Application Security

Capability Tokens Authorize Actions, Not Merely Identity

Encode resource, action, audience, expiry, and constraints in unforgeable capability tokens for least-privilege screen viewing, one-file receive, and TURN quota.

The dangerous implementation is not one that never works. It is one that works in a demo and loses its boundaries under real networks and real data volume. Identity answers who the actor is; a capability says what its holder can do to a resource. It must be non-amplifiable and audience-bound.

Security review starts with assets, attacker capability, and trust boundaries, then reauthorizes every state transition. Validation, rate limits, and audit complement rather than replace authorization.

Engineering boundaries and tradeoffs

Turn the important choices into durable contracts: validate inputs, assign state ownership, define cleanup, and specify fallback for older peers. Later optimization must not change those semantics.

  • Claims include resourceId, actions, audience, notBefore, expiresAt, and random jti; sensitive capabilities are short lived with revocation or one-time consumption.
  • Define success, degraded, cancelled, and failed terminal states before UI, storage, and metrics consume the same state.
  • Retries need an idempotency key, backoff, and deadline; after the deadline create a new task instead of reviving old callbacks.

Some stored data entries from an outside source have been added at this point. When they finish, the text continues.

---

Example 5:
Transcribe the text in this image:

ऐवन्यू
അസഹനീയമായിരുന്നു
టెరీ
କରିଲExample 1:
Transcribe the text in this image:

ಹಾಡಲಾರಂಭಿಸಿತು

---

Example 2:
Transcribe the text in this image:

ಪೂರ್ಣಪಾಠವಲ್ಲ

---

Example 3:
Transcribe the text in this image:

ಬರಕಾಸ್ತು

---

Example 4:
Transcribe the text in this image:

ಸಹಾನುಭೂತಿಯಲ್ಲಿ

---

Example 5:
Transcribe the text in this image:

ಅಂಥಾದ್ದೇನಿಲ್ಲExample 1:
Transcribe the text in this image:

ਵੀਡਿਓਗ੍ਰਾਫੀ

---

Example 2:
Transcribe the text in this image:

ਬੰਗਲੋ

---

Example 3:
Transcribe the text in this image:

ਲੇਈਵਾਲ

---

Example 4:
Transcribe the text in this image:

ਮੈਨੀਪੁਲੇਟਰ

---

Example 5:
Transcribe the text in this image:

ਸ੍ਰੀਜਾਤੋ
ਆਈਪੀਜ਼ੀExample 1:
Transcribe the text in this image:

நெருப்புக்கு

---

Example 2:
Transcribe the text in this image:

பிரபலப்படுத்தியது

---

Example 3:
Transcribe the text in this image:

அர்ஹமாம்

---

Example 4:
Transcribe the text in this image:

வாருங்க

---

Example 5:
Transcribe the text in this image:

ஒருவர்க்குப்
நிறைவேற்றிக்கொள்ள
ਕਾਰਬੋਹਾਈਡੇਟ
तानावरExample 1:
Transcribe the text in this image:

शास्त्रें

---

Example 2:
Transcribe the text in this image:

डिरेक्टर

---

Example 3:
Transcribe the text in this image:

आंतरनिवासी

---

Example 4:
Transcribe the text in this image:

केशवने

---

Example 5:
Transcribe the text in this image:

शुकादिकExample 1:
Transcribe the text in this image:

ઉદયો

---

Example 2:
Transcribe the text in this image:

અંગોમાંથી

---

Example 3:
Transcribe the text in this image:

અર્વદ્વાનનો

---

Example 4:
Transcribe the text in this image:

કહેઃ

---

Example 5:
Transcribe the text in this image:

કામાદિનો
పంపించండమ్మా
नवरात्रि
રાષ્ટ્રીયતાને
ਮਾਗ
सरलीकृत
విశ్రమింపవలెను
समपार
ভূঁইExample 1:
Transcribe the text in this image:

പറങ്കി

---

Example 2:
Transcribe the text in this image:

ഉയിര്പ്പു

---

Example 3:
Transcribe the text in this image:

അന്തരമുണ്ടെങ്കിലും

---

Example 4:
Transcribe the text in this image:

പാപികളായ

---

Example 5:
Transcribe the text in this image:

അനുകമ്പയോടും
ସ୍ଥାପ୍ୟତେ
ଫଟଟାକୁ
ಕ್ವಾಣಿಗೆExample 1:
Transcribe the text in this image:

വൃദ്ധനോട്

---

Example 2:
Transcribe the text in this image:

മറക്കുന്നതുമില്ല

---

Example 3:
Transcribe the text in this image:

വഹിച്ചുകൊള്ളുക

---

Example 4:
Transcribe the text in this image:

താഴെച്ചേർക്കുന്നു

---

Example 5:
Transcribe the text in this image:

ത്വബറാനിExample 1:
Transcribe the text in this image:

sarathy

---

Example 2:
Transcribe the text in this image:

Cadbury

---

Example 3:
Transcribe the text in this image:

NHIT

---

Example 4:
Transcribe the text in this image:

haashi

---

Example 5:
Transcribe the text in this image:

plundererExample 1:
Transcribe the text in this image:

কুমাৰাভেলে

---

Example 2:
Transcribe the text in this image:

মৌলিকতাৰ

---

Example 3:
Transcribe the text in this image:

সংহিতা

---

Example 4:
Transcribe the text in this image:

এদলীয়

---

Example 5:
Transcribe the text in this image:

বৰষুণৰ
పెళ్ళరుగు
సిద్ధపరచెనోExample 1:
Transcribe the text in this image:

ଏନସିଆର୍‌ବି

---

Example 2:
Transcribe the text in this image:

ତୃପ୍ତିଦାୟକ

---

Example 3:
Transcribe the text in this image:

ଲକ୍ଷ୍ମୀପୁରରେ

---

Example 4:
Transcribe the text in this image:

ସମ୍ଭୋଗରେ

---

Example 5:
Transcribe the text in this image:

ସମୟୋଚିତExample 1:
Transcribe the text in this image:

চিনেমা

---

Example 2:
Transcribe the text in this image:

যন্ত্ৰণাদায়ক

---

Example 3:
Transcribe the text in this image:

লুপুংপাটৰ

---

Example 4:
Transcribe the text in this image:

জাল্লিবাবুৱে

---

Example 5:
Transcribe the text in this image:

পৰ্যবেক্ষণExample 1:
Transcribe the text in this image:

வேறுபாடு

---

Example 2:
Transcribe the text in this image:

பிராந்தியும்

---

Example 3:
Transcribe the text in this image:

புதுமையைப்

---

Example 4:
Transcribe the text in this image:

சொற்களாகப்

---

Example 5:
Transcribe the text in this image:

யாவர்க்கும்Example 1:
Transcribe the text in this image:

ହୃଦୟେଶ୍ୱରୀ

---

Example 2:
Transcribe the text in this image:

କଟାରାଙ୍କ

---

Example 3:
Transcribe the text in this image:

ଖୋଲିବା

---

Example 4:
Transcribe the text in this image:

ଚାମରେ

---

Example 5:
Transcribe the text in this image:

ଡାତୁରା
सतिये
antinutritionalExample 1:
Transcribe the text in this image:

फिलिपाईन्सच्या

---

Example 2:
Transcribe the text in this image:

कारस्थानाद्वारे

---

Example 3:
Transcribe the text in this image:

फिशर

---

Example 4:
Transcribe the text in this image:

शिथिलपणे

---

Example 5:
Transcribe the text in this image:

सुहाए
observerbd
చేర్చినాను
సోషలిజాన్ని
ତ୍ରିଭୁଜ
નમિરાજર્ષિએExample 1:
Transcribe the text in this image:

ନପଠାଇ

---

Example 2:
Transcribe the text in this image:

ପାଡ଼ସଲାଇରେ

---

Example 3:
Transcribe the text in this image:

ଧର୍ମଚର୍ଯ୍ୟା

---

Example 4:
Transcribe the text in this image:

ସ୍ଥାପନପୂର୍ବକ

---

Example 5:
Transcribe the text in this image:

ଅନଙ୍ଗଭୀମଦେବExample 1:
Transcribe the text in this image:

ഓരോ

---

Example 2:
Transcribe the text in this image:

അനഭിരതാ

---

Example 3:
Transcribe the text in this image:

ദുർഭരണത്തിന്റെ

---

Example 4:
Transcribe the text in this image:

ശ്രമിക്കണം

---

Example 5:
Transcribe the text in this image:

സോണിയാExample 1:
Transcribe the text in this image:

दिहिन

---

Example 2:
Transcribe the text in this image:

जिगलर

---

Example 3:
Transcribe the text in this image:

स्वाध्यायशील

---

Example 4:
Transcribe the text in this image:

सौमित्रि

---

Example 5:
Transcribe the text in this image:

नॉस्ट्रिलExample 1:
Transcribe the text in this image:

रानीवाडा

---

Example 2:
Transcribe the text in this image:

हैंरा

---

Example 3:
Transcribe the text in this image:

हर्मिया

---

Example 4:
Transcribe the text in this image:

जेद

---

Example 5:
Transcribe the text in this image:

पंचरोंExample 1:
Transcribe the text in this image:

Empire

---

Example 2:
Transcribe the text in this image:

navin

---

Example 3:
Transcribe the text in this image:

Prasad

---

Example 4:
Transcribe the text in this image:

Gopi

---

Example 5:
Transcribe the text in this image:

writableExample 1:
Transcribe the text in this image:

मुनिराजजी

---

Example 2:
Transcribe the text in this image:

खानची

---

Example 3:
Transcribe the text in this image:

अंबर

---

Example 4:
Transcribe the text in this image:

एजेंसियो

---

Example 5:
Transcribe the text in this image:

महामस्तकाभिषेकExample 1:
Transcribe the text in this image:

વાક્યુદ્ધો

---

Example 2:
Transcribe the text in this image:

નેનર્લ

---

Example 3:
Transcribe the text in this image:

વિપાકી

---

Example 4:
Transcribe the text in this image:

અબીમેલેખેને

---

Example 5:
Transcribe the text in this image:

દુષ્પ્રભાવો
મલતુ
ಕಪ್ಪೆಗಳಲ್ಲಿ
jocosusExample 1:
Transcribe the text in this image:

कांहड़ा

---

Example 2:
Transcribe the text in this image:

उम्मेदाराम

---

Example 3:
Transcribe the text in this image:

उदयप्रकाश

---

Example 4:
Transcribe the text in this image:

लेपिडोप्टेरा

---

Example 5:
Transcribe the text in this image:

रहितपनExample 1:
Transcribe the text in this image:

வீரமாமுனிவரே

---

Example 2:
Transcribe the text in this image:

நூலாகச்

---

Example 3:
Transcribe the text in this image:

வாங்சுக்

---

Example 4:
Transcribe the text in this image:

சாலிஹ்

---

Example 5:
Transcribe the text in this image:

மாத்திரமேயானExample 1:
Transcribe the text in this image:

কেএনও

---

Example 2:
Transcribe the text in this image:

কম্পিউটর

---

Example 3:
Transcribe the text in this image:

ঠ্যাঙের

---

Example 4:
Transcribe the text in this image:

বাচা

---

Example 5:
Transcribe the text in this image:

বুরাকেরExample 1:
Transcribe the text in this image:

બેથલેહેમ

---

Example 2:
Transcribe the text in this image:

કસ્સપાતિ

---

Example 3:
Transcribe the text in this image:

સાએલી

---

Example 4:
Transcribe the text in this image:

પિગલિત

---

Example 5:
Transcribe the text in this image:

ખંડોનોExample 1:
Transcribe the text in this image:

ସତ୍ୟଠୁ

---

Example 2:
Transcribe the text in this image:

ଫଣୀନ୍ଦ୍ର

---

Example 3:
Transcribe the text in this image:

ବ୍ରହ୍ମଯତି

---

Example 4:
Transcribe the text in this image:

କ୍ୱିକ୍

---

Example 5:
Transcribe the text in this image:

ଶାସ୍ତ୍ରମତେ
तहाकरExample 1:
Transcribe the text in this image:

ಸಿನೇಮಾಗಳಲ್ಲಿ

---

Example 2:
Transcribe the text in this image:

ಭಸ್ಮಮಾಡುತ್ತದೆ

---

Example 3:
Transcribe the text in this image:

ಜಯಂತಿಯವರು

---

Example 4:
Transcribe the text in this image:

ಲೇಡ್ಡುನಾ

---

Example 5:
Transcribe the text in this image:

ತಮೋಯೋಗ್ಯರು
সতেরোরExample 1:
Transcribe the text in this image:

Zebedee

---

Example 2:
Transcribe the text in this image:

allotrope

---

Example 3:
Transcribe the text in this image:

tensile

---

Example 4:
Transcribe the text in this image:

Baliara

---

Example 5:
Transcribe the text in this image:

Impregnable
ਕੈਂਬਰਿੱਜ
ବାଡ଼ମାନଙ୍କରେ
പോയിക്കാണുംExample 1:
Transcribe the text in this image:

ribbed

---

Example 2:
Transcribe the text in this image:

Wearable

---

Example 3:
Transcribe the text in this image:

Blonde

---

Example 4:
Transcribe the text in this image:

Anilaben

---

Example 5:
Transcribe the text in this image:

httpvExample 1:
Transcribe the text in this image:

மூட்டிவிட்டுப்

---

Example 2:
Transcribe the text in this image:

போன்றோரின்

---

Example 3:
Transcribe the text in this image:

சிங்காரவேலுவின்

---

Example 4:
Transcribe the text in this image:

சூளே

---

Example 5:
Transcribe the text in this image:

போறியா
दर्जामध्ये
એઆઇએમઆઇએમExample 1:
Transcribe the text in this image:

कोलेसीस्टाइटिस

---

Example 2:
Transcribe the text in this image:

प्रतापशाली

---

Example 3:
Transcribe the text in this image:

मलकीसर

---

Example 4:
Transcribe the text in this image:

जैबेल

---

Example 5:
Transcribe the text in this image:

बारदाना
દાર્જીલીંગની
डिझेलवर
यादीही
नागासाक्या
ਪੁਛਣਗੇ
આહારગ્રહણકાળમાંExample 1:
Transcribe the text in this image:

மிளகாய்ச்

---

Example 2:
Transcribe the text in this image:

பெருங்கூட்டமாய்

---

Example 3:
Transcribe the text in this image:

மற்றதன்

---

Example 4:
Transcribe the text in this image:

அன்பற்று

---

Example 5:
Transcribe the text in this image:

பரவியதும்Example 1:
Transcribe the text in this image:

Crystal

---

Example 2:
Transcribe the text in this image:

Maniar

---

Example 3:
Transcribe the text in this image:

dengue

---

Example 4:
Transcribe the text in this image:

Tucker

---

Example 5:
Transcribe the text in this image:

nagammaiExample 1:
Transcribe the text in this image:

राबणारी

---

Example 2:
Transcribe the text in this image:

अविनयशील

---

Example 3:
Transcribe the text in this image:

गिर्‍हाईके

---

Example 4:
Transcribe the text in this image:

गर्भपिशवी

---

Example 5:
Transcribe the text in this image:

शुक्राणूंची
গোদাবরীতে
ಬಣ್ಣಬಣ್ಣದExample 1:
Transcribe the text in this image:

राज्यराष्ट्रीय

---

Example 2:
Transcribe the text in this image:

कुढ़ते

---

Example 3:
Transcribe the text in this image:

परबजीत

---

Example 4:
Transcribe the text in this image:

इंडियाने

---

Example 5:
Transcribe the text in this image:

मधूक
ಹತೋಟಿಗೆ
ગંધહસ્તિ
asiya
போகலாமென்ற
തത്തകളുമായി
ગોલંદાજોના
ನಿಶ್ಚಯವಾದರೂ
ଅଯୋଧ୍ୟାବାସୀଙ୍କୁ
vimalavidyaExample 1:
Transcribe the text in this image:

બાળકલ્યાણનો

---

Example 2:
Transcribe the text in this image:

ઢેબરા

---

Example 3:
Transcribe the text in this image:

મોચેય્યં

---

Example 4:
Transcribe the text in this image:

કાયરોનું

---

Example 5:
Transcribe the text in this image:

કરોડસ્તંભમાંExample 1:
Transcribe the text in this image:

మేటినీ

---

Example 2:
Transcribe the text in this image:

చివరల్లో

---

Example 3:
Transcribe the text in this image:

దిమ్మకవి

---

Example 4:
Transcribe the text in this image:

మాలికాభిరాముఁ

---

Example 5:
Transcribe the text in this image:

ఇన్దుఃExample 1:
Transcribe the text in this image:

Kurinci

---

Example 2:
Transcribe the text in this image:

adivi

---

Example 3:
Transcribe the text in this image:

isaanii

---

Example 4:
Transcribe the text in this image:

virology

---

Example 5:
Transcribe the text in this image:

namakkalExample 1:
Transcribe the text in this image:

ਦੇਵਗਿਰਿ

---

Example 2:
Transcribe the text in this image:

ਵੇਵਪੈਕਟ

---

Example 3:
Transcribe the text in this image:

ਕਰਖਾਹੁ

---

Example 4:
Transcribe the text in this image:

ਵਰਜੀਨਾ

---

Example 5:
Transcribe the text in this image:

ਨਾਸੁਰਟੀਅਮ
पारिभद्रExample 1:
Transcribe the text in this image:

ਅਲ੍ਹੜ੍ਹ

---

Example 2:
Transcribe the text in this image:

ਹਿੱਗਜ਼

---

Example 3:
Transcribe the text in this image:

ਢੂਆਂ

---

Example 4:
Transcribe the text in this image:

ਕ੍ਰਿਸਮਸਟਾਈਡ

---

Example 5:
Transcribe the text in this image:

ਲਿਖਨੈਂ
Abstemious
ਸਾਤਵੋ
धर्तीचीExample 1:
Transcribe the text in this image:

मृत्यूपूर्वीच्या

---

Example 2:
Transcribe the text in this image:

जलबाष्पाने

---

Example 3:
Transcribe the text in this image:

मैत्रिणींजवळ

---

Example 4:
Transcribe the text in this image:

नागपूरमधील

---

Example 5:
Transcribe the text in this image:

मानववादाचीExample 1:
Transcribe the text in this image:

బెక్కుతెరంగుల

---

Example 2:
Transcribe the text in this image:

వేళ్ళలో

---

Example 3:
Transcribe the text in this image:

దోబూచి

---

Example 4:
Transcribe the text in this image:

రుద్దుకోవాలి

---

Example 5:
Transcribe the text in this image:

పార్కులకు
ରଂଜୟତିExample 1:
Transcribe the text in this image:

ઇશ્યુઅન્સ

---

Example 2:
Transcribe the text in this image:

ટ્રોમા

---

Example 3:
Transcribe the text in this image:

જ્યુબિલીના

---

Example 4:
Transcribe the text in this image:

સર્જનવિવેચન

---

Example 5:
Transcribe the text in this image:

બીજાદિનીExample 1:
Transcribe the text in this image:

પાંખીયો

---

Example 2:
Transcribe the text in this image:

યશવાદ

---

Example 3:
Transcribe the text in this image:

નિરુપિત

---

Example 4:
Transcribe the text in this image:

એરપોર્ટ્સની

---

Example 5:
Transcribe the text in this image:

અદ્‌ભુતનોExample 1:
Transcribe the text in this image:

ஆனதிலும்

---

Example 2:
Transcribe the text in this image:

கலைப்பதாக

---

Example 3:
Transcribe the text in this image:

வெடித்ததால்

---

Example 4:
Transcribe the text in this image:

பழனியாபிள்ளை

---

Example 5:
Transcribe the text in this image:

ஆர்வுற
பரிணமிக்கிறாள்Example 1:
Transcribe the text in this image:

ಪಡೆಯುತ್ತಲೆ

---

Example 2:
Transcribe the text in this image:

The delivery standard for Capability Tokens Authorize Actions, Not Merely Identity is a usable normal path, convergent failures, bounded resources, and a state users can understand. The result is a production capability that can be explained, degraded safely, and rolled back—not a demo that works once.

How it fails in production

Failure and success must share one state model. An error toast that neither releases resources nor propagates a terminal state leaves dirty work for the next recovery attempt.

  • Authorization by an unguessable URL leaks through logs and referrers, while wildcard resources or actions let a view token gain control.
  • Fixing only the UI leaves queues, locks, or expired credentials for the next operation to inherit and fail again.
  • User or task IDs in metric labels create high-cardinality cost and leak unnecessary identity into diagnostics.

Turn testing into a closed loop

Do not stop verification when the final action succeeds. Count side effects, measure wait time, inspect privacy, and prove the next run begins from a clean baseline.

  1. Tamper resource, action, audience, time, and jti, then reuse a one-shot token; every privilege expansion and replay must fail.
  2. Drive the state machine with reordered, duplicate, and delayed messages, proving stale versions are ignored and explicit stop survives recovery.
  3. Use fault injection to prove alerts precede user reports and operators can locate the failing phase from bounded evidence.

The release standard is practical: the normal path is fast, abnormal paths converge, recovery never overrides an explicit user decision, and operators can diagnose faults from limited, privacy-safe evidence.